**PROMPT A**
In the records only, repeat the lines word for word, starting with the line that contains "left elbow: (1149, 749, -17)" and continuing through the end of the records.

**DOCUMENT EXTRACT**

^^^^

R/agreeDensityBRBM.R

Defines functions agreeDensityBRBM

# agreeDensityBRBM ##################################################
#' @title Create and analyze paired-reader data
#'
#' @details This function compares and analyzes the paired scores of all pairs
#' of readers for every annotated region of interest (\code{caseID}).
#'
#'   The input data frame is filtered according to \code{modalityLabel}. Then,
#'   the function pairs the "between-reader data" and filters it according to
#'   \code{subgroupLabel}. Then for each pair of readers, the function calculates
#'   summary statistics, including the average squared differences of the
#'   \code{score}s.
#'
#' @param mrmcDF (chr) - Data frame for analysis
#' @param modalityLabel (chr) - Platform used by the readers. Possible
#'   values:("1: camic", "2: eedap", "3: pathp", "4: all", or "5: all panel")
#' @param subgroupLabel (chr) - Range of scores analyzed by readers.
#'   Possible Values: ("1: all considered", "2: avg. less than or equal to 10",
#'   "3: avg. greater than 10 and less than or equal to 40", "4: avg. greater
#'   than 40", "5: score.X equal to zero")

^^^^

**PROMPT B**
According to the function documentation, what purpose does the function's pairing of readers serve, and what does it then calculate for each pair?

^^^^

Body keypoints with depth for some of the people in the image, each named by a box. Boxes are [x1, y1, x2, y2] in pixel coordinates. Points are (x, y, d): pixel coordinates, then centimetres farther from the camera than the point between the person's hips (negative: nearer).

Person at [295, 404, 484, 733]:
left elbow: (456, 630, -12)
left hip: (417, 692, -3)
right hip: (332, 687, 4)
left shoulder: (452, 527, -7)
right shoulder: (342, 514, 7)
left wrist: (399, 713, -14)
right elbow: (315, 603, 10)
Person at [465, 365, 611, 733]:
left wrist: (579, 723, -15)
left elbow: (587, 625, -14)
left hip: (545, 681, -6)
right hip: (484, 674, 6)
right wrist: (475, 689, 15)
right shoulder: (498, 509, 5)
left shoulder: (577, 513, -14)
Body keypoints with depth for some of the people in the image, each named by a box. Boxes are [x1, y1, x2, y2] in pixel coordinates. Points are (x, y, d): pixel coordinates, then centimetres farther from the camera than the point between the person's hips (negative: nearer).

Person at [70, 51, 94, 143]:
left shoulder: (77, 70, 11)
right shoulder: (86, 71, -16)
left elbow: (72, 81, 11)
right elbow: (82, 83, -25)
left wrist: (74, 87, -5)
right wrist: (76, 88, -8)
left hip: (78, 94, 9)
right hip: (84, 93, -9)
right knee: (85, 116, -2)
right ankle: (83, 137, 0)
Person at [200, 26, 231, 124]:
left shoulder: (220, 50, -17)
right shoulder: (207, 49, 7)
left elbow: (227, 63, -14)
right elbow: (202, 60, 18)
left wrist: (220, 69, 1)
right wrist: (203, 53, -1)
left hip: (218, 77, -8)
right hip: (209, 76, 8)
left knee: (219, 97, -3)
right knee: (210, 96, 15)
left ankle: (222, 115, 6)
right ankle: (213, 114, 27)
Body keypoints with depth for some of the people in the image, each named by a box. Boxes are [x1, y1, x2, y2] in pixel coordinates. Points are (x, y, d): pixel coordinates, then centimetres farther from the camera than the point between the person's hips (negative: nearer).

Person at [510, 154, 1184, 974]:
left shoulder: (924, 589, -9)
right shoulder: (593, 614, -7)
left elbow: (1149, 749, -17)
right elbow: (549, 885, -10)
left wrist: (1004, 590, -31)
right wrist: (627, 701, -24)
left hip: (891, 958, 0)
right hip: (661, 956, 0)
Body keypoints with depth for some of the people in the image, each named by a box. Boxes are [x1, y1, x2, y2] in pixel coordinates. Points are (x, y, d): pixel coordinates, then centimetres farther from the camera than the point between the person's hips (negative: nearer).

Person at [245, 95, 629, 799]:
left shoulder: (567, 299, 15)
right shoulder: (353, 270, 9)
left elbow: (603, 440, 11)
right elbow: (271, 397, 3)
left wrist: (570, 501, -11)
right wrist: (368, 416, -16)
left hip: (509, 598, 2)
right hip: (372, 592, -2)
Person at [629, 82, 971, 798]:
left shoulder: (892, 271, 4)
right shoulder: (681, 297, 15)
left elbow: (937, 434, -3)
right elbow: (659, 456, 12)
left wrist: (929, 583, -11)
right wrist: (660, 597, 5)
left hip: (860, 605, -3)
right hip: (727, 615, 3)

^^^^

**WRITTEN SOLUTION A**
left elbow: (1149, 749, -17)
right elbow: (549, 885, -10)
left wrist: (1004, 590, -31)
right wrist: (627, 701, -24)
left hip: (891, 958, 0)
right hip: (661, 956, 0)
Body keypoints with depth for some of the people in the image, each named by a box. Boxes are [x1, y1, x2, y2] in pixel coordinates. Points are (x, y, d): pixel coordinates, then centimetres farther from the camera than the point between the person's hips (negative: nearer).

Person at [245, 95, 629, 799]:
left shoulder: (567, 299, 15)
right shoulder: (353, 270, 9)
left elbow: (603, 440, 11)
right elbow: (271, 397, 3)
left wrist: (570, 501, -11)
right wrist: (368, 416, -16)
left hip: (509, 598, 2)
right hip: (372, 592, -2)
Person at [629, 82, 971, 798]:
left shoulder: (892, 271, 4)
right shoulder: (681, 297, 15)
left elbow: (937, 434, -3)
right elbow: (659, 456, 12)
left wrist: (929, 583, -11)
right wrist: (660, 597, 5)
left hip: (860, 605, -3)
right hip: (727, 615, 3)

**WRITTEN SOLUTION B**
The pairing lets the function compare and analyze the paired scores of all pairs of readers for every annotated region of interest (caseID). For each pair of readers, it calculates summary statistics, including the average squared differences of the scores.